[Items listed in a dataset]
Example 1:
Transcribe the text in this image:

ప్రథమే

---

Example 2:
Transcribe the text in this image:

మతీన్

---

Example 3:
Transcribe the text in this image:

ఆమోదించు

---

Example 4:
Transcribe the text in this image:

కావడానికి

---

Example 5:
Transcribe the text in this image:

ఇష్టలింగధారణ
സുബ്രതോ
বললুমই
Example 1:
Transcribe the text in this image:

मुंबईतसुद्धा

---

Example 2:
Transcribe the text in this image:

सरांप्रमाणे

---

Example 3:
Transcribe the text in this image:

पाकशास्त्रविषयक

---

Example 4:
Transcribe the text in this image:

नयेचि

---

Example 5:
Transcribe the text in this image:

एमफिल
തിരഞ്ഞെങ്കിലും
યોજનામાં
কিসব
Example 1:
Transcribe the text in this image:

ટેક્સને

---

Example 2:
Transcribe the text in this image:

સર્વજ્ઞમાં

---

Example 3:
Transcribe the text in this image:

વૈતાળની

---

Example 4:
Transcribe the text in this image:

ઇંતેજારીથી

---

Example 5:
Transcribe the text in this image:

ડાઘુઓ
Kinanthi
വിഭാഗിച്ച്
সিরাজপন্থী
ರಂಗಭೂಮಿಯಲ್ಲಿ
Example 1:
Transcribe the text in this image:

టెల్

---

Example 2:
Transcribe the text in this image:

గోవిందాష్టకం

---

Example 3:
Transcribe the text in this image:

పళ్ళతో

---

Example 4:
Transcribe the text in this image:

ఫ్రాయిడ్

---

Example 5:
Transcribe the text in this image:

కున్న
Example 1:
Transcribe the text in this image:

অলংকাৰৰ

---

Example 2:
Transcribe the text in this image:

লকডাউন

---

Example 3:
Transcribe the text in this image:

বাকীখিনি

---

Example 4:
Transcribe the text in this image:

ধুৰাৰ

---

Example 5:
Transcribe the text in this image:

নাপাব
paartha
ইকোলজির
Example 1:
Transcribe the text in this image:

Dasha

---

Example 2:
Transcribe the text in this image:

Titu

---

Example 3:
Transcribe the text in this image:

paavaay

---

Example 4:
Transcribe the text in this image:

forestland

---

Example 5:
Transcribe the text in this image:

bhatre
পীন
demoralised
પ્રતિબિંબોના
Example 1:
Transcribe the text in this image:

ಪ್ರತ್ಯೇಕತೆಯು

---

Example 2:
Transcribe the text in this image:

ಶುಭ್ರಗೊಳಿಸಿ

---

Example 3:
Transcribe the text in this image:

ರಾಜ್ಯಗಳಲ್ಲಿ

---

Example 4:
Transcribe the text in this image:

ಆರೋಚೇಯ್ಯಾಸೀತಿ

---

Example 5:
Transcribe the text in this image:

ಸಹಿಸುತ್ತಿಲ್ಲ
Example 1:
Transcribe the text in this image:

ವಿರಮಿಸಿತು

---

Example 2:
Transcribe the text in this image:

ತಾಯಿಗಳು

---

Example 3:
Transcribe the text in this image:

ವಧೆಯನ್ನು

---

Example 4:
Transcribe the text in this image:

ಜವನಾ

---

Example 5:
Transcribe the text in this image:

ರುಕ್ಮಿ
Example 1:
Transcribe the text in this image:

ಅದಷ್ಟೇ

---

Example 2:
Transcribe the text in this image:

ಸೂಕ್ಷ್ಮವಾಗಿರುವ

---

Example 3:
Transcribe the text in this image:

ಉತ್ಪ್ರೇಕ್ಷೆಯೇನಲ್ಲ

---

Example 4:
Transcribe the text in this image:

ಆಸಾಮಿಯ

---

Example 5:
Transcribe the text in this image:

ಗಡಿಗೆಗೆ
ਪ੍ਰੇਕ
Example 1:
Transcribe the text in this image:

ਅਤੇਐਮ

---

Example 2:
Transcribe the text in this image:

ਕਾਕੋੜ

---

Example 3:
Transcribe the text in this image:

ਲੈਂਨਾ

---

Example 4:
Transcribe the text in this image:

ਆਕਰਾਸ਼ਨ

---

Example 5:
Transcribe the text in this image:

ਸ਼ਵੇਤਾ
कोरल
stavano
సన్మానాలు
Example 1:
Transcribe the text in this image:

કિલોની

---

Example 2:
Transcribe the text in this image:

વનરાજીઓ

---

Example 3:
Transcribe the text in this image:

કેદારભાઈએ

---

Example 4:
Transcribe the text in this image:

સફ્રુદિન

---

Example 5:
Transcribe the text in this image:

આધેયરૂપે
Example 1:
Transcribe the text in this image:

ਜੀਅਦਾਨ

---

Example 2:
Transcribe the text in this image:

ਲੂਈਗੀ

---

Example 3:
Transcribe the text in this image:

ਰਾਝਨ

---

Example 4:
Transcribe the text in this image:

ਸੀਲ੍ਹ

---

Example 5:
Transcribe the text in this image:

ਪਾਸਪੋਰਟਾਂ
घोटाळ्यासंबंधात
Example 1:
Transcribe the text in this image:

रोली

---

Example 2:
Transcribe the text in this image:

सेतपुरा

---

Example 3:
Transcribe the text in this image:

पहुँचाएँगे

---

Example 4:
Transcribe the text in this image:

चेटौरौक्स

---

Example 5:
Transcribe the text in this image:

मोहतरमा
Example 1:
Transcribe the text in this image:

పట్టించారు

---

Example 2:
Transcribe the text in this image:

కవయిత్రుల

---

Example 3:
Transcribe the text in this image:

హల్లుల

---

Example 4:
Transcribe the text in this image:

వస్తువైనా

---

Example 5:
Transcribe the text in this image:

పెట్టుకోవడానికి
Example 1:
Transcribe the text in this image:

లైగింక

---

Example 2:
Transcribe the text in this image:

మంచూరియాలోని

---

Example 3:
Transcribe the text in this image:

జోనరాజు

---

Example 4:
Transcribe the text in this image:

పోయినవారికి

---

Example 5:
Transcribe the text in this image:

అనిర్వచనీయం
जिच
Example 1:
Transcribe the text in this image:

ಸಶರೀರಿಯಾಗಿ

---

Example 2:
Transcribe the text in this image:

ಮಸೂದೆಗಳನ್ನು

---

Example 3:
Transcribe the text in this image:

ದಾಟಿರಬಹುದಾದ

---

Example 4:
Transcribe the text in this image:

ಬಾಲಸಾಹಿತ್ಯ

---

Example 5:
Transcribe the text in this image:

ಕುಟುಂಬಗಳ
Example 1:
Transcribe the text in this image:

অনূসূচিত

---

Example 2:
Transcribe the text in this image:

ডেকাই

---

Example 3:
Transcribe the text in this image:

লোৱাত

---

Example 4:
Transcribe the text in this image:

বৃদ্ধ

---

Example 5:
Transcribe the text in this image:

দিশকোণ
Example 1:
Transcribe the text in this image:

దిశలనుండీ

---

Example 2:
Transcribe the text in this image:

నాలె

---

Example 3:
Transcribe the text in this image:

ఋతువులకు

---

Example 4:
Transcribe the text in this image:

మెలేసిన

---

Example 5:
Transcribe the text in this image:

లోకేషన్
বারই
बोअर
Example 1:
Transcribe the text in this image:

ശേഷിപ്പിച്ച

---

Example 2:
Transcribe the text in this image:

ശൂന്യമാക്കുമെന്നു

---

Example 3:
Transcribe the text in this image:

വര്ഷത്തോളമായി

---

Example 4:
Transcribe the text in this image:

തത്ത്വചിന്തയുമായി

§ **About this task**:
Write each line above out exactly.

§ **Exercise solution**:
Example 1:
Transcribe the text in this image:

ప్రథమే

---

Example 2:
Transcribe the text in this image:

మతీన్

---

Example 3:
Transcribe the text in this image:

ఆమోదించు

---

Example 4:
Transcribe the text in this image:

కావడానికి

---

Example 5:
Transcribe the text in this image:

ఇష్టలింగధారణ
സുബ്രതോ
বললুমই
Example 1:
Transcribe the text in this image:

मुंबईतसुद्धा

---

Example 2:
Transcribe the text in this image:

सरांप्रमाणे

---

Example 3:
Transcribe the text in this image:

पाकशास्त्रविषयक

---

Example 4:
Transcribe the text in this image:

नयेचि

---

Example 5:
Transcribe the text in this image:

एमफिल
തിരഞ്ഞെങ്കിലും
યોજનામાં
কিসব
Example 1:
Transcribe the text in this image:

ટેક્સને

---

Example 2:
Transcribe the text in this image:

સર્વજ્ઞમાં

---

Example 3:
Transcribe the text in this image:

વૈતાળની

---

Example 4:
Transcribe the text in this image:

ઇંતેજારીથી

---

Example 5:
Transcribe the text in this image:

ડાઘુઓ
Kinanthi
വിഭാഗിച്ച്
সিরাজপন্থী
ರಂಗಭೂಮಿಯಲ್ಲಿ
Example 1:
Transcribe the text in this image:

టెల్

---

Example 2:
Transcribe the text in this image:

గోవిందాష్టకం

---

Example 3:
Transcribe the text in this image:

పళ్ళతో

---

Example 4:
Transcribe the text in this image:

ఫ్రాయిడ్

---

Example 5:
Transcribe the text in this image:

కున్న
Example 1:
Transcribe the text in this image:

অলংকাৰৰ

---

Example 2:
Transcribe the text in this image:

লকডাউন

---

Example 3:
Transcribe the text in this image:

বাকীখিনি

---

Example 4:
Transcribe the text in this image:

ধুৰাৰ

---

Example 5:
Transcribe the text in this image:

নাপাব
paartha
ইকোলজির
Example 1:
Transcribe the text in this image:

Dasha

---

Example 2:
Transcribe the text in this image:

Titu

---

Example 3:
Transcribe the text in this image:

paavaay

---

Example 4:
Transcribe the text in this image:

forestland

---

Example 5:
Transcribe the text in this image:

bhatre
পীন
demoralised
પ્રતિબિંબોના
Example 1:
Transcribe the text in this image:

ಪ್ರತ್ಯೇಕತೆಯು

---

Example 2:
Transcribe the text in this image:

ಶುಭ್ರಗೊಳಿಸಿ

---

Example 3:
Transcribe the text in this image:

ರಾಜ್ಯಗಳಲ್ಲಿ

---

Example 4:
Transcribe the text in this image:

ಆರೋಚೇಯ್ಯಾಸೀತಿ

---

Example 5:
Transcribe the text in this image:

ಸಹಿಸುತ್ತಿಲ್ಲ
Example 1:
Transcribe the text in this image:

ವಿರಮಿಸಿತು

---

Example 2:
Transcribe the text in this image:

ತಾಯಿಗಳು

---

Example 3:
Transcribe the text in this image:

ವಧೆಯನ್ನು

---

Example 4:
Transcribe the text in this image:

ಜವನಾ

---

Example 5:
Transcribe the text in this image:

ರುಕ್ಮಿ
Example 1:
Transcribe the text in this image:

ಅದಷ್ಟೇ

---

Example 2:
Transcribe the text in this image:

ಸೂಕ್ಷ್ಮವಾಗಿರುವ

---

Example 3:
Transcribe the text in this image:

ಉತ್ಪ್ರೇಕ್ಷೆಯೇನಲ್ಲ

---

Example 4:
Transcribe the text in this image:

ಆಸಾಮಿಯ

---

Example 5:
Transcribe the text in this image:

ಗಡಿಗೆಗೆ
ਪ੍ਰੇਕ
Example 1:
Transcribe the text in this image:

ਅਤੇਐਮ

---

Example 2:
Transcribe the text in this image:

ਕਾਕੋੜ

---

Example 3:
Transcribe the text in this image:

ਲੈਂਨਾ

---

Example 4:
Transcribe the text in this image:

ਆਕਰਾਸ਼ਨ

---

Example 5:
Transcribe the text in this image:

ਸ਼ਵੇਤਾ
कोरल
stavano
సన్మానాలు
Example 1:
Transcribe the text in this image:

કિલોની

---

Example 2:
Transcribe the text in this image:

વનરાજીઓ

---

Example 3:
Transcribe the text in this image:

કેદારભાઈએ

---

Example 4:
Transcribe the text in this image:

સફ્રુદિન

---

Example 5:
Transcribe the text in this image:

આધેયરૂપે
Example 1:
Transcribe the text in this image:

ਜੀਅਦਾਨ

---

Example 2:
Transcribe the text in this image:

ਲੂਈਗੀ

---

Example 3:
Transcribe the text in this image:

ਰਾਝਨ

---

Example 4:
Transcribe the text in this image:

ਸੀਲ੍ਹ

---

Example 5:
Transcribe the text in this image:

ਪਾਸਪੋਰਟਾਂ
घोटाळ्यासंबंधात
Example 1:
Transcribe the text in this image:

रोली

---

Example 2:
Transcribe the text in this image:

सेतपुरा

---

Example 3:
Transcribe the text in this image:

पहुँचाएँगे

---

Example 4:
Transcribe the text in this image:

चेटौरौक्स

---

Example 5:
Transcribe the text in this image:

मोहतरमा
Example 1:
Transcribe the text in this image:

పట్టించారు

---

Example 2:
Transcribe the text in this image:

కవయిత్రుల

---

Example 3:
Transcribe the text in this image:

హల్లుల

---

Example 4:
Transcribe the text in this image:

వస్తువైనా

---

Example 5:
Transcribe the text in this image:

పెట్టుకోవడానికి
Example 1:
Transcribe the text in this image:

లైగింక

---

Example 2:
Transcribe the text in this image:

మంచూరియాలోని

---

Example 3:
Transcribe the text in this image:

జోనరాజు

---

Example 4:
Transcribe the text in this image:

పోయినవారికి

---

Example 5:
Transcribe the text in this image:

అనిర్వచనీయం
जिच
Example 1:
Transcribe the text in this image:

ಸಶರೀರಿಯಾಗಿ

---

Example 2:
Transcribe the text in this image:

ಮಸೂದೆಗಳನ್ನು

---

Example 3:
Transcribe the text in this image:

ದಾಟಿರಬಹುದಾದ

---

Example 4:
Transcribe the text in this image:

ಬಾಲಸಾಹಿತ್ಯ

---

Example 5:
Transcribe the text in this image:

ಕುಟುಂಬಗಳ
Example 1:
Transcribe the text in this image:

অনূসূচিত

---

Example 2:
Transcribe the text in this image:

ডেকাই

---

Example 3:
Transcribe the text in this image:

লোৱাত

---

Example 4:
Transcribe the text in this image:

বৃদ্ধ

---

Example 5:
Transcribe the text in this image:

দিশকোণ
Example 1:
Transcribe the text in this image:

దిశలనుండీ

---

Example 2:
Transcribe the text in this image:

నాలె

---

Example 3:
Transcribe the text in this image:

ఋతువులకు

---

Example 4:
Transcribe the text in this image:

మెలేసిన

---

Example 5:
Transcribe the text in this image:

లోకేషన్
বারই
बोअर
Example 1:
Transcribe the text in this image:

ശേഷിപ്പിച്ച

---

Example 2:
Transcribe the text in this image:

ശൂന്യമാക്കുമെന്നു

---

Example 3:
Transcribe the text in this image:

വര്ഷത്തോളമായി

---

Example 4:
Transcribe the text in this image:

തത്ത്വചിന്തയുമായി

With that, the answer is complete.